* _WORK ITEM_: In the ring oscillation problem, what value does the worked answer give for the ring's moment of inertia about its centre?

#### PASSAGE SHOWN ####

Question

Consider a ring of radius \(R\) which rotates about a horizontal axis as shown (axis is tangent to the ring). Find the time period of small oscillations.

• A. \(2\pi\sqrt{\frac{5R}{g}}\)
• B. \(2\pi\sqrt{\frac{R}{2g}}\)
• C. \(2\pi\sqrt{\frac{3R}{2g}}\)
• D. \(2\pi\sqrt{\frac{R}{g}}\)

Answer 1

The Correct Option is C

Concept:
For a physical pendulum performing small oscillations, \[ T = 2\pi\sqrt{\frac{I}{mgd}} \] where \(I\) = moment of inertia about the axis of rotation, \(d\) = distance between pivot and centre of mass. For a ring, the moment of inertia about its centre is \[ I_{cm} = mR^2 \] Using the parallel axis theorem, \[ I = I_{cm} + md^2 \] Step 1: Find distance of centre of mass from pivot. Since the axis is tangent to the ring, \[ d = R \] Step 2: Find moment of inertia about the tangent axis. \[ I = I_{cm} + mR^2 \] \[ I = mR^2 + mR^2 \] \[ I = 2mR^2 \] Step 3: Substitute into time period formula. \[ T = 2\pi\sqrt{\frac{2mR^2}{mgR}} \] \[ T = 2\pi\sqrt{\frac{2R}{g}} \] \[ T = 2\pi\sqrt{\frac{3R}{2g}} \]

#### EXTRACTED DATA ####

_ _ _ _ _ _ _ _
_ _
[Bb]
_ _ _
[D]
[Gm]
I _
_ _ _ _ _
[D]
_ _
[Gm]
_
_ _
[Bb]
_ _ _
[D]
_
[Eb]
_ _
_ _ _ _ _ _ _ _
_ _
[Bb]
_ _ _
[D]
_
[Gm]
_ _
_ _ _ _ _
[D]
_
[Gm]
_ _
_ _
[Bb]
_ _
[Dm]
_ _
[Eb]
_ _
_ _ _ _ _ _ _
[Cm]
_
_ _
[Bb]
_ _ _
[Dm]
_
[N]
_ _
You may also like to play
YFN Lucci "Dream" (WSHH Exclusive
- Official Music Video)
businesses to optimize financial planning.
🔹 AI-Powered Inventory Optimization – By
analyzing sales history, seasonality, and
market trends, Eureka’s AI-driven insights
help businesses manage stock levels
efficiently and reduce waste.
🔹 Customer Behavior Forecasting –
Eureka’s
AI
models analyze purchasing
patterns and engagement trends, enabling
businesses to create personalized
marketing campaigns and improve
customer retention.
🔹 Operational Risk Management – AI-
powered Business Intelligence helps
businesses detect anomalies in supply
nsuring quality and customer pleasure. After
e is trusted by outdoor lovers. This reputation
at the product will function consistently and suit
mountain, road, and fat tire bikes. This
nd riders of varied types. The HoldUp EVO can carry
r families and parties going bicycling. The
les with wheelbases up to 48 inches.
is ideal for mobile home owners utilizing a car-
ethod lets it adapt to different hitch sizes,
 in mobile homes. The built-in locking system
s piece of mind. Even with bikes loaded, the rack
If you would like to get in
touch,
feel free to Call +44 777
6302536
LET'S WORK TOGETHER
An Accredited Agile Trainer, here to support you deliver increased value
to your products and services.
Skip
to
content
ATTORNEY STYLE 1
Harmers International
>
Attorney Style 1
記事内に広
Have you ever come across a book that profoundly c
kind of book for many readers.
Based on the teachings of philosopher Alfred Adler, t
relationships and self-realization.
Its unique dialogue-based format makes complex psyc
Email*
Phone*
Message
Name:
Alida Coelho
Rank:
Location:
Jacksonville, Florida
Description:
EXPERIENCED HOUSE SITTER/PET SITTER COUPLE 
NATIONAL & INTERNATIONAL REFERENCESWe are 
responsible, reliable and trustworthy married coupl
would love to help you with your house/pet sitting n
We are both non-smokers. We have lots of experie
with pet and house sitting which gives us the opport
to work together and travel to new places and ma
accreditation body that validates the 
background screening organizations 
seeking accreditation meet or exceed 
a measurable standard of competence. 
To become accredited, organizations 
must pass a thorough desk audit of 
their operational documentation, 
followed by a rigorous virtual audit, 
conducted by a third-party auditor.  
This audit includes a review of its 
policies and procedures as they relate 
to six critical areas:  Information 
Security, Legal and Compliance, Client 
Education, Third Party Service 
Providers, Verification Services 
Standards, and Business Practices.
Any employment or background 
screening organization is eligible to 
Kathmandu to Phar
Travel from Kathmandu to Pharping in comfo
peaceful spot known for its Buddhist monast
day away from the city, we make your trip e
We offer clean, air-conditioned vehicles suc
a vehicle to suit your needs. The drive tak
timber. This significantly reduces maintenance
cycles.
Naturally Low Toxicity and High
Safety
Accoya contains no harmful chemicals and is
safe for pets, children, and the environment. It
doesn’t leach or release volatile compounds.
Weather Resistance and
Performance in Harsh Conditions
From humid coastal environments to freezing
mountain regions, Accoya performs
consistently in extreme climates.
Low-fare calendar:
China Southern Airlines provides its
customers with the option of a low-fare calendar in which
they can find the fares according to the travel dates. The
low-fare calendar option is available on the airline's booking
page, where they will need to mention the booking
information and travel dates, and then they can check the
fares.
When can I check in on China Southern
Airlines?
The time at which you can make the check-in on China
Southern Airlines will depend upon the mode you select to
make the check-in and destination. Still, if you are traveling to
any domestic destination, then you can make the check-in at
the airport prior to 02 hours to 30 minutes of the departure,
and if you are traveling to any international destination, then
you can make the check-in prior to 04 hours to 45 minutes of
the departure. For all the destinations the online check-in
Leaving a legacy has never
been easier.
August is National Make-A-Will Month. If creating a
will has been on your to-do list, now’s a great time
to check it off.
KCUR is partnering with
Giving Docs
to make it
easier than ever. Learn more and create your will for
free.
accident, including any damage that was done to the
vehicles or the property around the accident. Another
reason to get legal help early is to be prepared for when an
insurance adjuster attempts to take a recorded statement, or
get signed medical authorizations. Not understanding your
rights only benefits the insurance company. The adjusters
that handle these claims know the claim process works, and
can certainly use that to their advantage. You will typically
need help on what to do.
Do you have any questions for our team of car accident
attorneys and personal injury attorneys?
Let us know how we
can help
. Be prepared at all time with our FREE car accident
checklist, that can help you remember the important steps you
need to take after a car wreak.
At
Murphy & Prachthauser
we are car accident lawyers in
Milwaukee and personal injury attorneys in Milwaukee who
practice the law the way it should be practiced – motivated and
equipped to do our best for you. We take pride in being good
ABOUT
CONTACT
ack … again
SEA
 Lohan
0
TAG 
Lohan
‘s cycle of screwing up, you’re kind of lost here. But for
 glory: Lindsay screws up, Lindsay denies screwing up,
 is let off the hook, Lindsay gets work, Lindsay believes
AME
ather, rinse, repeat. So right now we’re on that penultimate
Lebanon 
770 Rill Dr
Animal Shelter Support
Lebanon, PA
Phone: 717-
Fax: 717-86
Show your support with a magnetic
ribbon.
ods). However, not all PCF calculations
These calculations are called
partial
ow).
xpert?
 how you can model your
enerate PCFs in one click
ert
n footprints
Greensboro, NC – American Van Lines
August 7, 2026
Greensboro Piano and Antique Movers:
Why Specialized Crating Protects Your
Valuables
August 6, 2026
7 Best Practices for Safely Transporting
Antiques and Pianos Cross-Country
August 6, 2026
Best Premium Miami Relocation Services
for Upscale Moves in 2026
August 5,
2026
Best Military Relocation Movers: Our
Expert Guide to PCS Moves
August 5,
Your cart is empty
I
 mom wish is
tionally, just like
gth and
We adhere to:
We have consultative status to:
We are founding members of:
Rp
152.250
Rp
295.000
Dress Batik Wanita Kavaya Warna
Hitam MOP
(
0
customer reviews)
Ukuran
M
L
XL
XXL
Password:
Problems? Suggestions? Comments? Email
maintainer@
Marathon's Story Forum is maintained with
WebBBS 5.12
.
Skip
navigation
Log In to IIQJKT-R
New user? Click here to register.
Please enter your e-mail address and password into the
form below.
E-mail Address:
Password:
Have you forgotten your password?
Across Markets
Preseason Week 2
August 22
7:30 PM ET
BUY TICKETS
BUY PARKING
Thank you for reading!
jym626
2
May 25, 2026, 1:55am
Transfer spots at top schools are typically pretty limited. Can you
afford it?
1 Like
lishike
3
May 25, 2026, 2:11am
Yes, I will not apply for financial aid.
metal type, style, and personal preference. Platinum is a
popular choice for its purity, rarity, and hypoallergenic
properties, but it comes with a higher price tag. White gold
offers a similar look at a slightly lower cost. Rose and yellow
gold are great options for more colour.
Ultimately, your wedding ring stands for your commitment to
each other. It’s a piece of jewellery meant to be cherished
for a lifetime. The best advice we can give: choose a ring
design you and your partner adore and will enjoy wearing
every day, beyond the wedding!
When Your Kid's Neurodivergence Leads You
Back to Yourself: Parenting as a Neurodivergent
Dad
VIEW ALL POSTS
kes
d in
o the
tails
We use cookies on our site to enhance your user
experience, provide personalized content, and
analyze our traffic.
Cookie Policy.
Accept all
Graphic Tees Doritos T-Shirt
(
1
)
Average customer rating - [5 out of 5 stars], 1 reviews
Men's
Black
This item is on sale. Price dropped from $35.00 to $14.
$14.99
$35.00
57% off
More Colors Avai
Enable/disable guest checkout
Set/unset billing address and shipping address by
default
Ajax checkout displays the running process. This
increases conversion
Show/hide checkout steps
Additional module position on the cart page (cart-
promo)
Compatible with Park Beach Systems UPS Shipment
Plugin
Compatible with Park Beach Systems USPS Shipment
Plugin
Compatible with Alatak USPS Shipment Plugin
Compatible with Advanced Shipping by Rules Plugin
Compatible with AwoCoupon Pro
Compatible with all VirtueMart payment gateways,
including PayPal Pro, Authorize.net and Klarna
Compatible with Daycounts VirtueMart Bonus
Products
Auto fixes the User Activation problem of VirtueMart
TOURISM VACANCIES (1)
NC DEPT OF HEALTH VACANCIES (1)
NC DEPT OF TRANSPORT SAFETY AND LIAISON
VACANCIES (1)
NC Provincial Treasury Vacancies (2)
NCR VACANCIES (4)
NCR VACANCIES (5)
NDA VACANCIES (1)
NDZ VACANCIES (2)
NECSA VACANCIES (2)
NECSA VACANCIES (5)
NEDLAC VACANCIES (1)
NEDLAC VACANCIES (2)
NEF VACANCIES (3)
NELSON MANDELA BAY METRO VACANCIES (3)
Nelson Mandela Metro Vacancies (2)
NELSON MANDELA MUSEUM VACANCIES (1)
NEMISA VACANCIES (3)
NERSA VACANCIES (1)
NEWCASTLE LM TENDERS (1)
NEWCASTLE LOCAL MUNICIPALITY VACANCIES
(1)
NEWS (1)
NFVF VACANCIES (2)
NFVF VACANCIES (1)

####

* _RESPONSE_: mR²